- Opening Delimiter -

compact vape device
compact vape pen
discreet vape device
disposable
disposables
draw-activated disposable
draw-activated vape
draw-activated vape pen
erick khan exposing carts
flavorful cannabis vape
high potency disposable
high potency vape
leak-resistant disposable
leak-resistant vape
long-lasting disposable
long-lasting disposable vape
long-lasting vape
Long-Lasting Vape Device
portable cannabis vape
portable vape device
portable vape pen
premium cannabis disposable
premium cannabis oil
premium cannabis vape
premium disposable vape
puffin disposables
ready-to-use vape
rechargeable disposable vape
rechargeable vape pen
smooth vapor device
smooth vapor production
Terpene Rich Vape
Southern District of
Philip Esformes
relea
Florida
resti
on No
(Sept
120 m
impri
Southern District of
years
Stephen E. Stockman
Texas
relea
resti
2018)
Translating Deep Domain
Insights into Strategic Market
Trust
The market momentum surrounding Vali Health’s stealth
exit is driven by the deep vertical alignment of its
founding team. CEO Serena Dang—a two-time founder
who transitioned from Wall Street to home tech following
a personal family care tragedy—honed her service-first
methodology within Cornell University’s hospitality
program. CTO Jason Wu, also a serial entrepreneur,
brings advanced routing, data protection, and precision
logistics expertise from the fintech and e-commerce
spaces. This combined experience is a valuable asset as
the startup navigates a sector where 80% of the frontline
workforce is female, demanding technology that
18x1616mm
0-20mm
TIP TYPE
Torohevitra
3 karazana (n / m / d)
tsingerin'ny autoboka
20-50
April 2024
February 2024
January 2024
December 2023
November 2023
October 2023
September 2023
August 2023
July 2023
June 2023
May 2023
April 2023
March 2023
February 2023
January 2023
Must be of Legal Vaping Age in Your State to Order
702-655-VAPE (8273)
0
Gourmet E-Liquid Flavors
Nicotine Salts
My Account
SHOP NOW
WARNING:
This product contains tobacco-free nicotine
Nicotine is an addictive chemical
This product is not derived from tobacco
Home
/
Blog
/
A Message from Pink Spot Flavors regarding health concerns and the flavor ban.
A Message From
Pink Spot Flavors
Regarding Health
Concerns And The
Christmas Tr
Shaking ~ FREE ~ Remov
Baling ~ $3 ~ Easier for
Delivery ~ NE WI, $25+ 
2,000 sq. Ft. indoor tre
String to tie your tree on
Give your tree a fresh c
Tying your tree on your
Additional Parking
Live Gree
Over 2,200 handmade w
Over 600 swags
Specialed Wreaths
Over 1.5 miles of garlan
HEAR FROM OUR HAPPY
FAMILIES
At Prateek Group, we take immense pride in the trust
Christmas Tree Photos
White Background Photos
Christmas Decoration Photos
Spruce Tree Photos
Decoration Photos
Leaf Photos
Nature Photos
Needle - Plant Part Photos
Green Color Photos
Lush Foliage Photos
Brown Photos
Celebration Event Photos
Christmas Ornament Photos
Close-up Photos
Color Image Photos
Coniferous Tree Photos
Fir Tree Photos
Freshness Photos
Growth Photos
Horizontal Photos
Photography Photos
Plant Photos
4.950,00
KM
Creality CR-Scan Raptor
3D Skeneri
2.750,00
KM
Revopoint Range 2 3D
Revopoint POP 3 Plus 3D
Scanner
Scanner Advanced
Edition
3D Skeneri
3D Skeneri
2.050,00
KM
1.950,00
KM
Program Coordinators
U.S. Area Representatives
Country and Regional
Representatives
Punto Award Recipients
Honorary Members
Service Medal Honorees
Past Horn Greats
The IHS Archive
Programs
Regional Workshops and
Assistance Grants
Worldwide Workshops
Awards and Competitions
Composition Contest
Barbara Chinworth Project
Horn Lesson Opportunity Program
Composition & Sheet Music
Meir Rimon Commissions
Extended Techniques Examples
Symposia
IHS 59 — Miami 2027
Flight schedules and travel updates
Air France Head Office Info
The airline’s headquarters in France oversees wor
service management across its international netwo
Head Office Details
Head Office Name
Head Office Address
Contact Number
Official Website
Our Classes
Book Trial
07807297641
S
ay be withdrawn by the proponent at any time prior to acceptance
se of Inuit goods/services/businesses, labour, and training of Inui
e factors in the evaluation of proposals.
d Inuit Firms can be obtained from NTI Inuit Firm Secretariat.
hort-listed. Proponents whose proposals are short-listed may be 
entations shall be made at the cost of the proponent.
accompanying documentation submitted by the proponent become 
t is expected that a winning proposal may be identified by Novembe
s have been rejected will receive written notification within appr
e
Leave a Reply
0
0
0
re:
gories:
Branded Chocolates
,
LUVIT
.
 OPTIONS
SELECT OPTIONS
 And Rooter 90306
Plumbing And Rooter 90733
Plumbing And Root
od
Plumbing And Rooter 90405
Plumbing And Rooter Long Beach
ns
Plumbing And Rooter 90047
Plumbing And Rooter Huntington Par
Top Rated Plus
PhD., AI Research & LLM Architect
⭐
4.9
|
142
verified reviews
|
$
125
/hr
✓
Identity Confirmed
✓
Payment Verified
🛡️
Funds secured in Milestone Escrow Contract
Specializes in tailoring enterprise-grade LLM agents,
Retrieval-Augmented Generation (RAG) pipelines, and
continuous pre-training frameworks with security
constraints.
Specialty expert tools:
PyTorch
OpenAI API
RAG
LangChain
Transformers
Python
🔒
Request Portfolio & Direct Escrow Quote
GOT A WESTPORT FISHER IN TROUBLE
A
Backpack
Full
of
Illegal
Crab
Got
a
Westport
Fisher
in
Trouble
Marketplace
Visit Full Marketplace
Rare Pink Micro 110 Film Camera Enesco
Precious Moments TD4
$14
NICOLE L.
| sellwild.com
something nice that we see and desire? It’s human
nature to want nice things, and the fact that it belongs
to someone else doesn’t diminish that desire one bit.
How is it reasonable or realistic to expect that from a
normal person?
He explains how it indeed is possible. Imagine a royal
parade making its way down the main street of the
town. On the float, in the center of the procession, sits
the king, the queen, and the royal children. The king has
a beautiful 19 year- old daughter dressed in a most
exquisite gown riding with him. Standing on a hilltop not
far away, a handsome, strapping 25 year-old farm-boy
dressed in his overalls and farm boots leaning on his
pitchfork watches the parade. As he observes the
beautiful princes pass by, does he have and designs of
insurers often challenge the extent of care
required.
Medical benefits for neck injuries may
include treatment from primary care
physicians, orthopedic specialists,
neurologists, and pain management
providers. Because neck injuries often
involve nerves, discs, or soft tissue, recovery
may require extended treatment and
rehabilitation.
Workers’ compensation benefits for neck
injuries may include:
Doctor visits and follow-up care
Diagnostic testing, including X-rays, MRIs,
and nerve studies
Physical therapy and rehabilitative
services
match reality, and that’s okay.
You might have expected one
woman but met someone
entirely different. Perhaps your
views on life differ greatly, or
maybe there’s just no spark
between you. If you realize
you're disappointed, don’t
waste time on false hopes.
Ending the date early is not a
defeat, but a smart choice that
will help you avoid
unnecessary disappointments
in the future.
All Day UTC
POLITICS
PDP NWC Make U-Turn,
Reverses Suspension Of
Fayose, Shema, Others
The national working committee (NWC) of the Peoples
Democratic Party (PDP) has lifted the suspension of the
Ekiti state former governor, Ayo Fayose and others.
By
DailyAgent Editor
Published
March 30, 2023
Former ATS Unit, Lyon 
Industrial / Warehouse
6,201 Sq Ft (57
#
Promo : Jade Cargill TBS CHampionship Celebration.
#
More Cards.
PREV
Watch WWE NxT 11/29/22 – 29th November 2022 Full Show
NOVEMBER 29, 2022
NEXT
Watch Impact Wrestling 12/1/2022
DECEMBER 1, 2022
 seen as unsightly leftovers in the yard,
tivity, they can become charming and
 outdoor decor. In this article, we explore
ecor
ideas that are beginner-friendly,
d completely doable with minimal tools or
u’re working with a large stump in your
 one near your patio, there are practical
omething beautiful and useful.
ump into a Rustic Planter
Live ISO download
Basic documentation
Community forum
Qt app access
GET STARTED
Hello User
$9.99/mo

- Closing Delimiter -

The task:
Across the listing above, how many lines carry "Celebration"? Give only the number.

Exercise result:
2